● Work to be completed
Reproduce all of the following material line for line, without changing anything.

● Data provided
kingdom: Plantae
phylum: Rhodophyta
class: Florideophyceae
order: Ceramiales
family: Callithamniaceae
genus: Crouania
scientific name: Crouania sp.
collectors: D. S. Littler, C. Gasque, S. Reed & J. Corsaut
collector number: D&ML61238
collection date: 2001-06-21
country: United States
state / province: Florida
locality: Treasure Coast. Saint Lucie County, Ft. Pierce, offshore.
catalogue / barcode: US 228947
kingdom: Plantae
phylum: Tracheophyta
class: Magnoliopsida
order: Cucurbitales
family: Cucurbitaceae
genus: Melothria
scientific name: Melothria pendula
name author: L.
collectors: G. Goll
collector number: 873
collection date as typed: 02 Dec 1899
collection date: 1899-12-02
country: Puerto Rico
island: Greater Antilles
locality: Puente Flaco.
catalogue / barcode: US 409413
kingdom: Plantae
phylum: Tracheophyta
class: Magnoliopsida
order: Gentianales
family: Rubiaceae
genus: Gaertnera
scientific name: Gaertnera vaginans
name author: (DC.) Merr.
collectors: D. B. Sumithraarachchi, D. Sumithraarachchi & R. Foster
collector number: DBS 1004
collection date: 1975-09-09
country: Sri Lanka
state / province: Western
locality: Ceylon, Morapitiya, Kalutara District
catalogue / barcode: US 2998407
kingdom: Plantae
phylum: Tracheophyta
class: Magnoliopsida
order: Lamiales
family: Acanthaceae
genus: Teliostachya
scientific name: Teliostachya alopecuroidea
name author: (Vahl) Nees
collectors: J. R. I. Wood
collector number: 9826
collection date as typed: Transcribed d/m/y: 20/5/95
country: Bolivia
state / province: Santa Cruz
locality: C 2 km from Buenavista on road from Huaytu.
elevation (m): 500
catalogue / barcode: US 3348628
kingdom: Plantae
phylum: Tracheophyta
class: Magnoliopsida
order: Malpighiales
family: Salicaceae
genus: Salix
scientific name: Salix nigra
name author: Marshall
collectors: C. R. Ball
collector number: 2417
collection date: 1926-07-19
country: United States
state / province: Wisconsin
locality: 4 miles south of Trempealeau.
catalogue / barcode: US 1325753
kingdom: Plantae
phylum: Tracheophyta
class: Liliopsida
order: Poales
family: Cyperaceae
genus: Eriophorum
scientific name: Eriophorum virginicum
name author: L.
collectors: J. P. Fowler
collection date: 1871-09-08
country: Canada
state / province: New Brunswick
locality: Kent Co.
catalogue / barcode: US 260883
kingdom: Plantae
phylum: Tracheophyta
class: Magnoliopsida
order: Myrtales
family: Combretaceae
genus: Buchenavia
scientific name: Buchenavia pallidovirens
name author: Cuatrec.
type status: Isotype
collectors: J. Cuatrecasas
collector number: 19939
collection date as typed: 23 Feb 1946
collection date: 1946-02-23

● Output of the exercise
kingdom: Plantae
phylum: Rhodophyta
class: Florideophyceae
order: Ceramiales
family: Callithamniaceae
genus: Crouania
scientific name: Crouania sp.
collectors: D. S. Littler, C. Gasque, S. Reed & J. Corsaut
collector number: D&ML61238
collection date: 2001-06-21
country: United States
state / province: Florida
locality: Treasure Coast. Saint Lucie County, Ft. Pierce, offshore.
catalogue / barcode: US 228947
kingdom: Plantae
phylum: Tracheophyta
class: Magnoliopsida
order: Cucurbitales
family: Cucurbitaceae
genus: Melothria
scientific name: Melothria pendula
name author: L.
collectors: G. Goll
collector number: 873
collection date as typed: 02 Dec 1899
collection date: 1899-12-02
country: Puerto Rico
island: Greater Antilles
locality: Puente Flaco.
catalogue / barcode: US 409413
kingdom: Plantae
phylum: Tracheophyta
class: Magnoliopsida
order: Gentianales
family: Rubiaceae
genus: Gaertnera
scientific name: Gaertnera vaginans
name author: (DC.) Merr.
collectors: D. B. Sumithraarachchi, D. Sumithraarachchi & R. Foster
collector number: DBS 1004
collection date: 1975-09-09
country: Sri Lanka
state / province: Western
locality: Ceylon, Morapitiya, Kalutara District
catalogue / barcode: US 2998407
kingdom: Plantae
phylum: Tracheophyta
class: Magnoliopsida
order: Lamiales
family: Acanthaceae
genus: Teliostachya
scientific name: Teliostachya alopecuroidea
name author: (Vahl) Nees
collectors: J. R. I. Wood
collector number: 9826
collection date as typed: Transcribed d/m/y: 20/5/95
country: Bolivia
state / province: Santa Cruz
locality: C 2 km from Buenavista on road from Huaytu.
elevation (m): 500
catalogue / barcode: US 3348628
kingdom: Plantae
phylum: Tracheophyta
class: Magnoliopsida
order: Malpighiales
family: Salicaceae
genus: Salix
scientific name: Salix nigra
name author: Marshall
collectors: C. R. Ball
collector number: 2417
collection date: 1926-07-19
country: United States
state / province: Wisconsin
locality: 4 miles south of Trempealeau.
catalogue / barcode: US 1325753
kingdom: Plantae
phylum: Tracheophyta
class: Liliopsida
order: Poales
family: Cyperaceae
genus: Eriophorum
scientific name: Eriophorum virginicum
name author: L.
collectors: J. P. Fowler
collection date: 1871-09-08
country: Canada
state / province: New Brunswick
locality: Kent Co.
catalogue / barcode: US 260883
kingdom: Plantae
phylum: Tracheophyta
class: Magnoliopsida
order: Myrtales
family: Combretaceae
genus: Buchenavia
scientific name: Buchenavia pallidovirens
name author: Cuatrec.
type status: Isotype
collectors: J. Cuatrecasas
collector number: 19939
collection date as typed: 23 Feb 1946
collection date: 1946-02-23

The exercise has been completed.